▸ Cel zadania: Przepisz wiernie fragment relacji z meczu Ruchu Chorzów, zaczynając od słów „Choć pawłowiczanie byli” i ciągnąc aż do słów „czeka na diagnozę.”.
───── Wybrany fragment
To już dziewięć! Świetna seria Ruchu Chorzów

Choć pawłowiczanie byli przy Cichej bardzo dobrze dysponowani, to „Niebiescy” i tak pokonali ich bez większej historii i do zera, kontynuując świetną serię zwycięstw.

Hit 17. kolejki, który opóźnił się o kilka dni z powodu użytkowania stadionu przy Cichej przez kadrę Polski, zaczął się od chwili zadumy. Minutą ciszy uczczono pamięć zmarłego piłkarskiego encyklopedysty Andrzeja Gowarzewskiego, którego działalność nierozerwalnie splatała się też z losami Ruchu.

Potem chorzowska jedenastka ustawiła się do zdjęcia w koszulkach „Kuba, trzymaj się”, nawiązujących do pecha Jakuba Nowaka. Młody środkowy pomocnik stracił niemal cały rok z powodu zerwania więzadeł, a teraz doznał kolejnej poważnej kontuzji i czeka na diagnozę.

Nie pękali

Gdy zaś rozbrzmiał już pierwszy gwizdek debiutującego w III lidze gliwickiego sędziego Mariusza Goriwody, będący po 5 z rzędu zwycięstwach goście zaczęli udowadniać, że nie zamierzają pękać przed śrubującym serię wygranych liderem.

Dwie szanse miał Dawid Hanzel, a potem blisko bramkowej zdobyczy Pniówek był w 18 minucie, gdy po dośrodkowaniu Przemysława Szkatuły z rzutu wolnego na 6 metrze przeszkodzili sobie Szymon Ciuberek i Michał Płowucha. Tyle że… wtedy chorzowianie już prowadzili. Błyskawiczną akcję napędził Patryk Sikora, Łukasz Janoszka zagrał prostopadle między stoperami do Tomasza Foszmańczyka, a kapitan okazji nie zmarnował. Dla „Fosy” był to 4. gol w sezonie, zaś dla „Ecika” – już 7. asysta.

Bramkarz pomógł

Ale przyjezdnych to nie podłamało i nie zamierzali przepraszać za wizytę w chorzowskiej „jaskini lwa”. Grali bardzo odważnie, wykorzystując też to, że gospodarze momentami zostawiali im sporo miejsca i swobody, nie zabezpieczając się dostatecznie przed kontrami. Bardzo dobry dzień miał Jakub Bielecki.
──────────
───── Wyciąg z danych
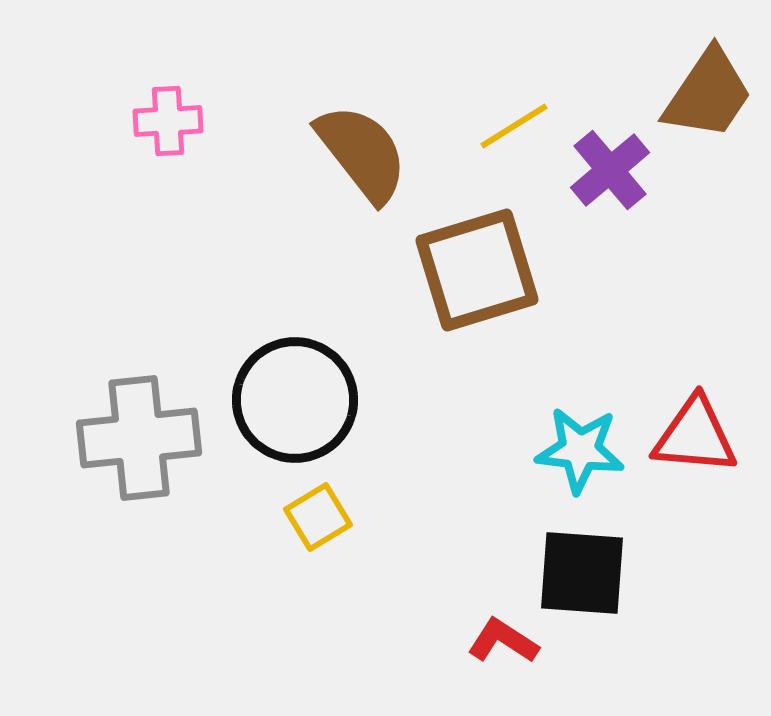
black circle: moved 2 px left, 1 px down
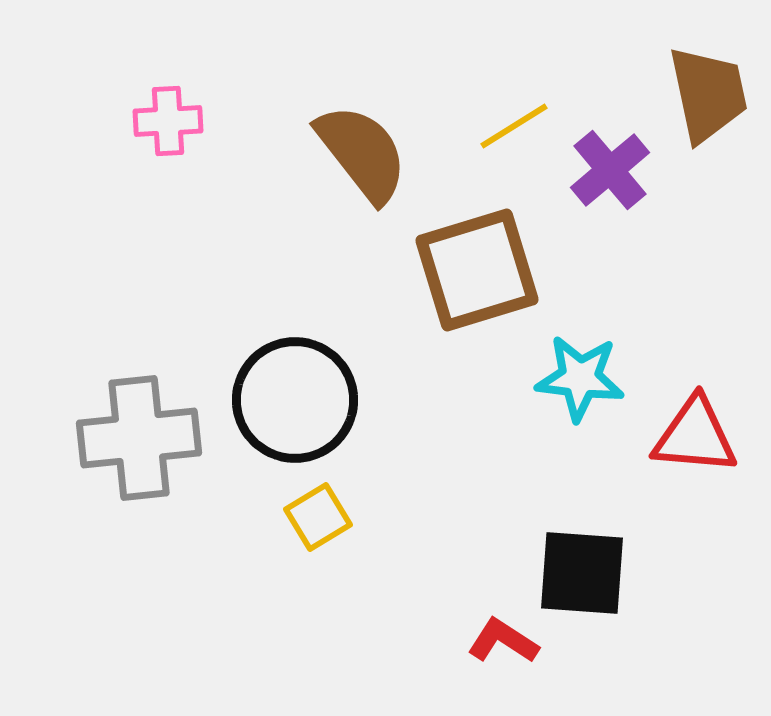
brown trapezoid: rotated 46 degrees counterclockwise
cyan star: moved 72 px up
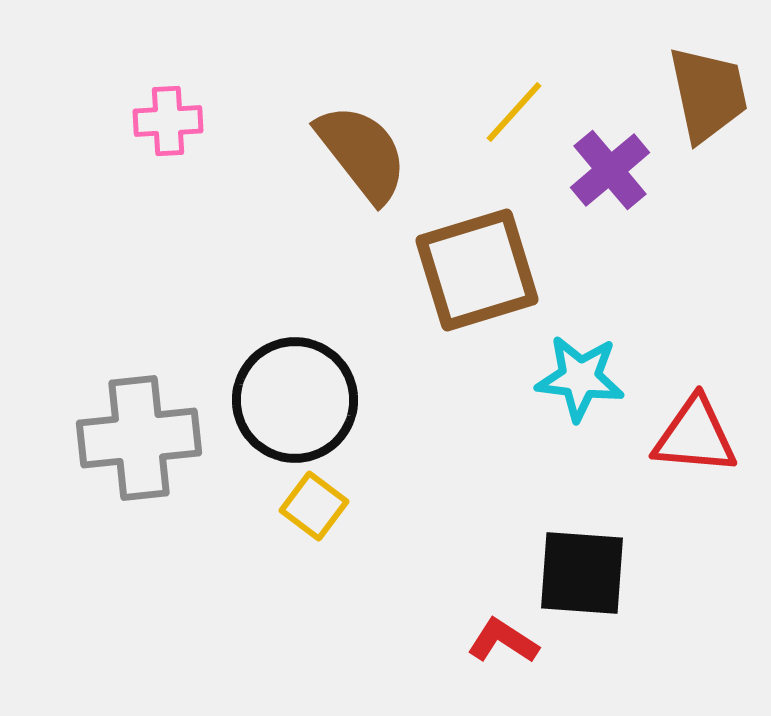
yellow line: moved 14 px up; rotated 16 degrees counterclockwise
yellow square: moved 4 px left, 11 px up; rotated 22 degrees counterclockwise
──────────
▸ Pełny wynik:
Choć pawłowiczanie byli przy Cichej bardzo dobrze dysponowani, to „Niebiescy” i tak pokonali ich bez większej historii i do zera, kontynuując świetną serię zwycięstw.

Hit 17. kolejki, który opóźnił się o kilka dni z powodu użytkowania stadionu przy Cichej przez kadrę Polski, zaczął się od chwili zadumy. Minutą ciszy uczczono pamięć zmarłego piłkarskiego encyklopedysty Andrzeja Gowarzewskiego, którego działalność nierozerwalnie splatała się też z losami Ruchu.

Potem chorzowska jedenastka ustawiła się do zdjęcia w koszulkach „Kuba, trzymaj się”, nawiązujących do pecha Jakuba Nowaka. Młody środkowy pomocnik stracił niemal cały rok z powodu zerwania więzadeł, a teraz doznał kolejnej poważnej kontuzji i czeka na diagnozę.